The Woman Suffrage Amendment was the assertion of a fundamental
principle of government, and if it was an abridgment of sovereignty it
was an abridgment of the same character as those embodied in the
Constitution from the beginning, the Prohibition Amendment brought the
Federal Government into control of precisely those intimate concerns
of daily life which, above all else, had theretofore been left
untouched by the central power, and subject to the independent
jurisdiction of each individual State. The South had eagerly swallowed
a camel, and when it asked the country to strain at a gnat it found
nobody to listen. Our public men, and our leaders of opinion,
frequently and earnestly express their concern over the decline of
importance in our State governments, the lessened vigor of the State
spirit. The sentiment is not peculiar to any party or to any section;
it is expressed with equal emphasis and with equal frequency by
leading Republicans and leading Democrats, by Northerners and
Southerners. All feel alike that with the decay of State spirit a
virtue will go out of our national spirit--that a centralized America
will be a devitalized America. But when they discuss the subject, they
are in the habit of referring chiefly to defects in administration; to
neglect of duty by the average citizen or perhaps by those in high
places in business or the professions; to want of intelligence in the
Legislature, etc. And for all this there is much reason; yet all this
we have had always with us, and it is not always that we have had with
us this sense of the decline of State spirit. For that decline the
chief cause is the gradual, yet steady and rapid, extension of
national power and lowering of the comparative importance of the
functions of the State. However, the functions that still remain to
the State--and its subdivisions, the municipalities and counties --are
still of enormous importance; and, with the growth of public-welfare
activities which are ramifying in so many directions, that importance
may be far greater in the future. But what is to become of it if we
are ready to surrender to the central government the control of our
most intimate concerns? And what concern can be so intimate as that of
the conduct of the individual citizen in the pursuit of his daily
life? How can the idea of the State as an object of pride or as a
source of authority flourish when the most elementary of its functions
is supinely abandoned to the custody of a higher and a stronger power?

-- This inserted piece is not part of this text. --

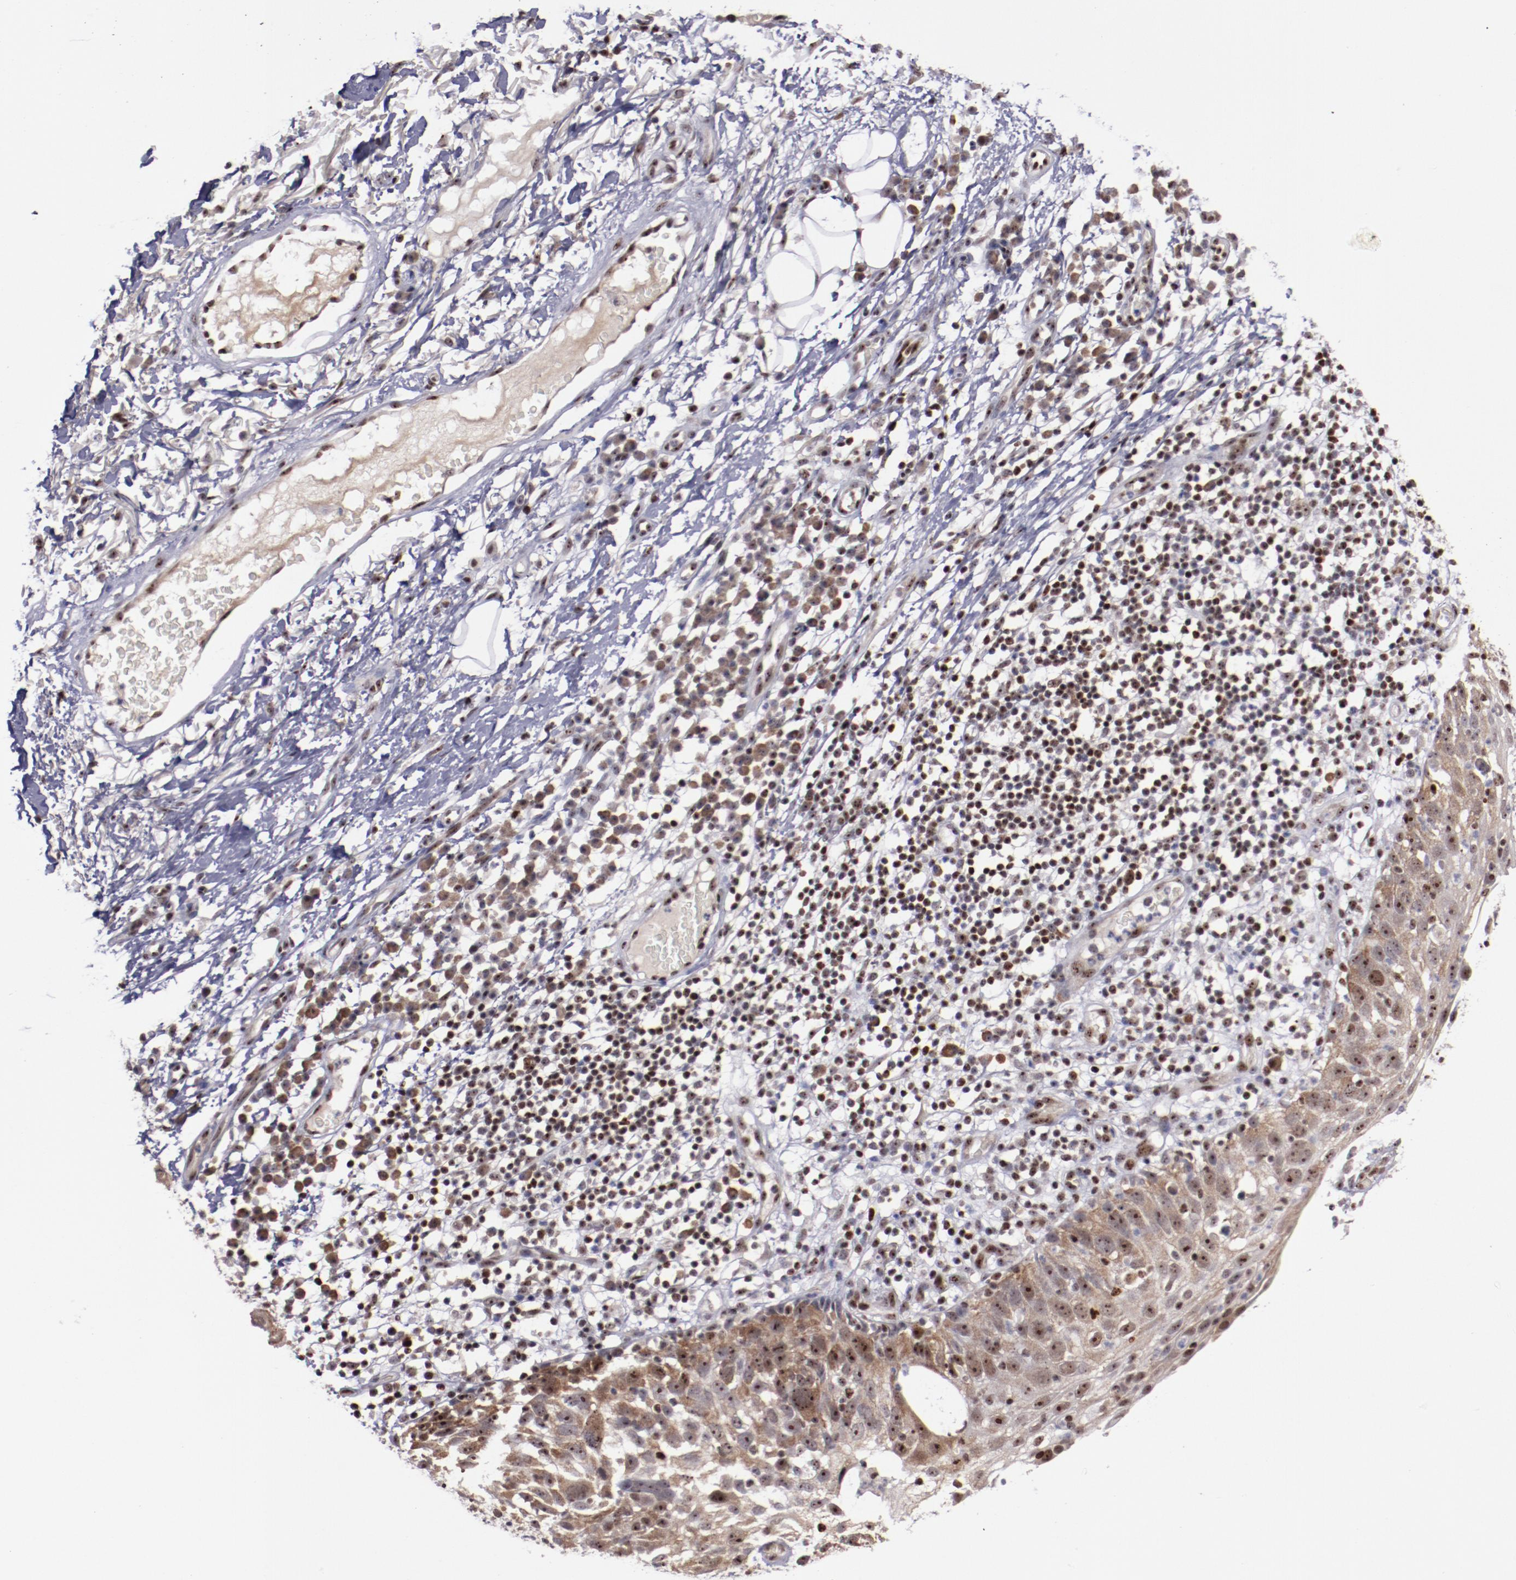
{"staining": {"intensity": "moderate", "quantity": "25%-75%", "location": "cytoplasmic/membranous,nuclear"}, "tissue": "skin cancer", "cell_type": "Tumor cells", "image_type": "cancer", "snomed": [{"axis": "morphology", "description": "Squamous cell carcinoma, NOS"}, {"axis": "topography", "description": "Skin"}], "caption": "IHC histopathology image of human skin cancer stained for a protein (brown), which displays medium levels of moderate cytoplasmic/membranous and nuclear positivity in approximately 25%-75% of tumor cells.", "gene": "DDX24", "patient": {"sex": "male", "age": 87}}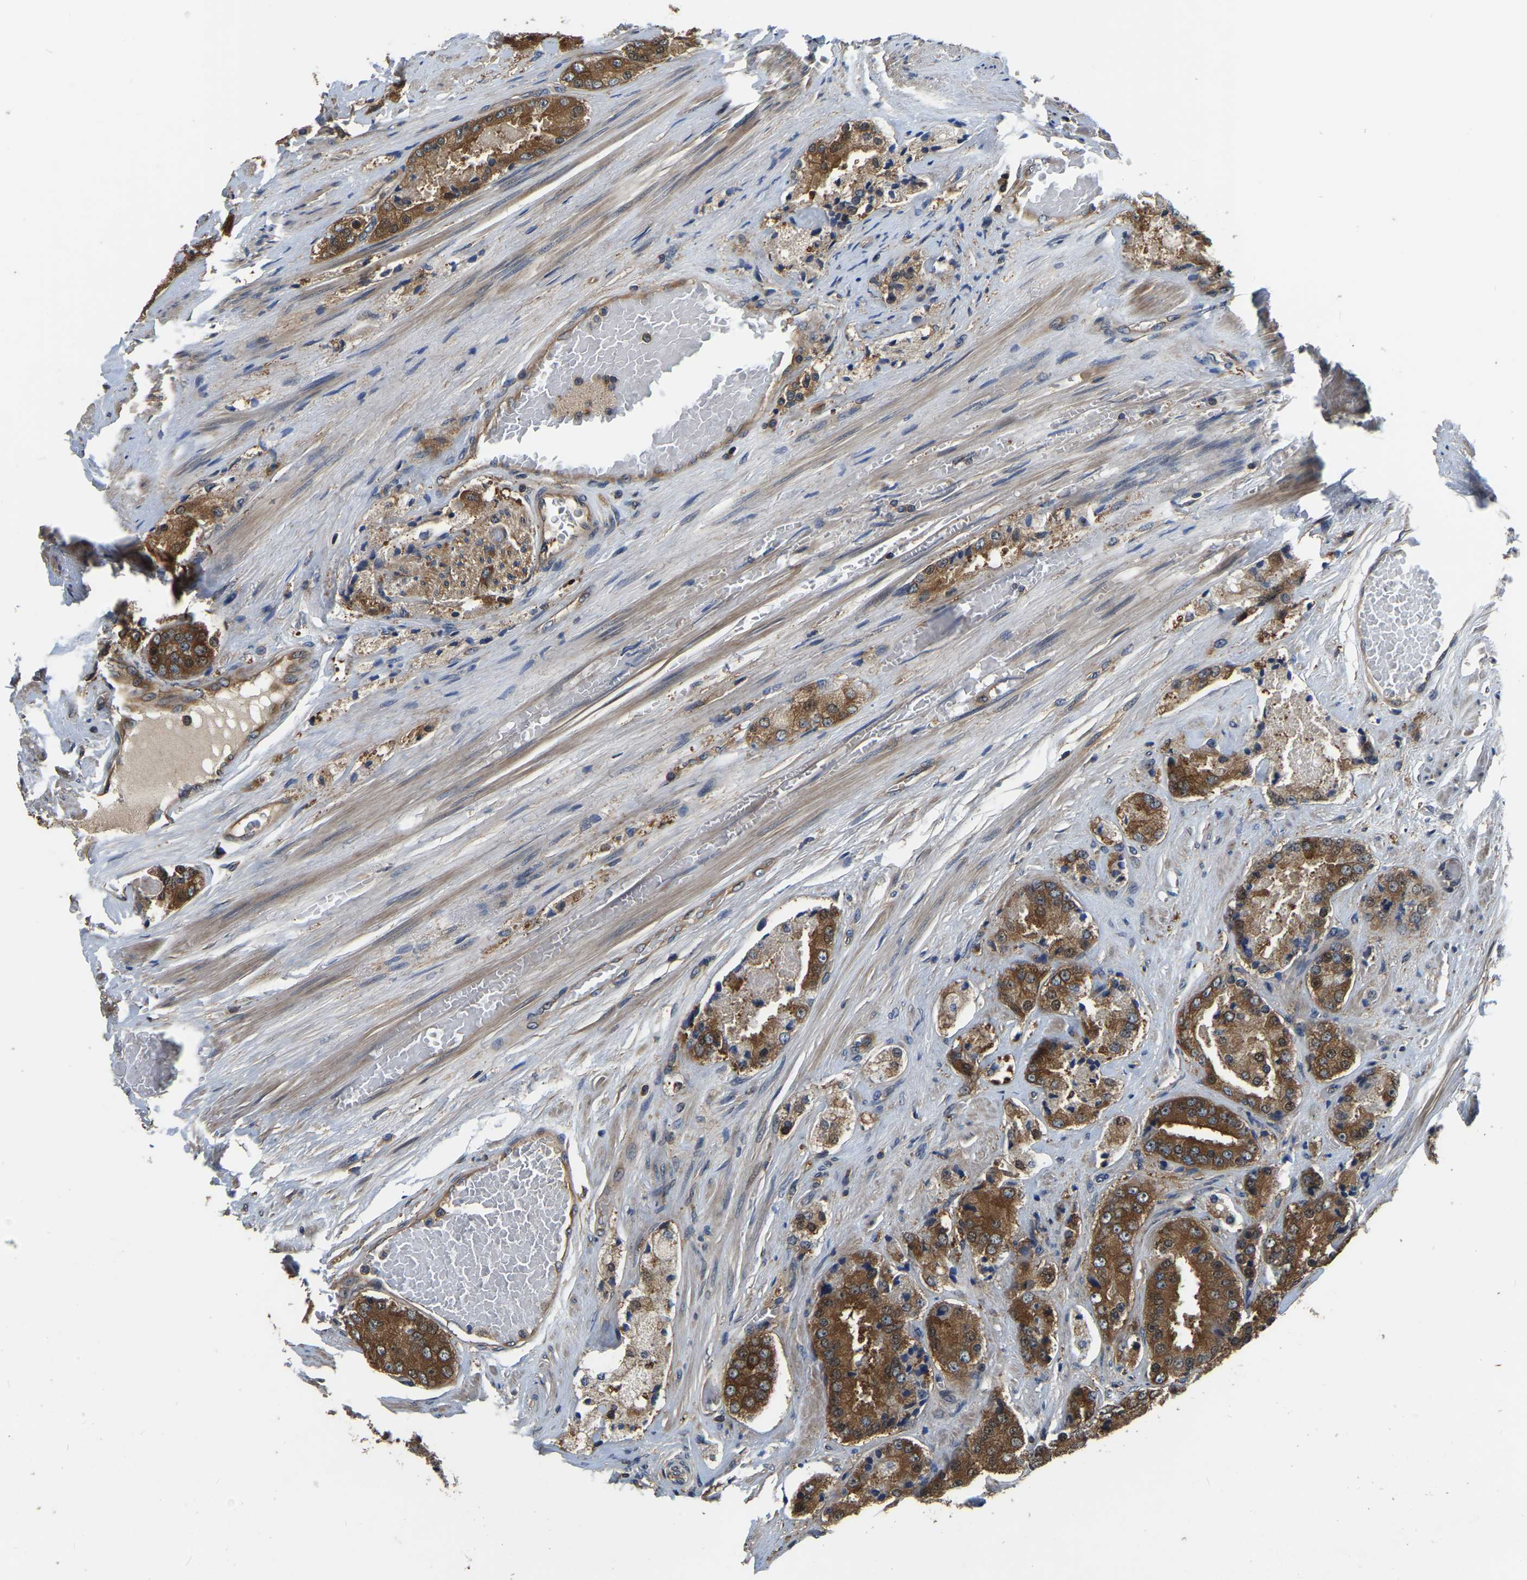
{"staining": {"intensity": "strong", "quantity": ">75%", "location": "cytoplasmic/membranous"}, "tissue": "prostate cancer", "cell_type": "Tumor cells", "image_type": "cancer", "snomed": [{"axis": "morphology", "description": "Adenocarcinoma, High grade"}, {"axis": "topography", "description": "Prostate"}], "caption": "Tumor cells demonstrate high levels of strong cytoplasmic/membranous positivity in about >75% of cells in human prostate cancer. Using DAB (brown) and hematoxylin (blue) stains, captured at high magnification using brightfield microscopy.", "gene": "GARS1", "patient": {"sex": "male", "age": 65}}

The Prohibition Amendment has done more to sap the vitality of our
State system than could be done by a hundred years of misrule at
Albany or Harrisburg or Springfield. The effects of that misrule are
more directly apparent, but they leave the State spirit untouched in
its vital parts. The Prohibition Amendment strikes at the root of that
spirit, and its evil precedent, if unreversed, will steadily cut off
the source from which that spirit derives its life.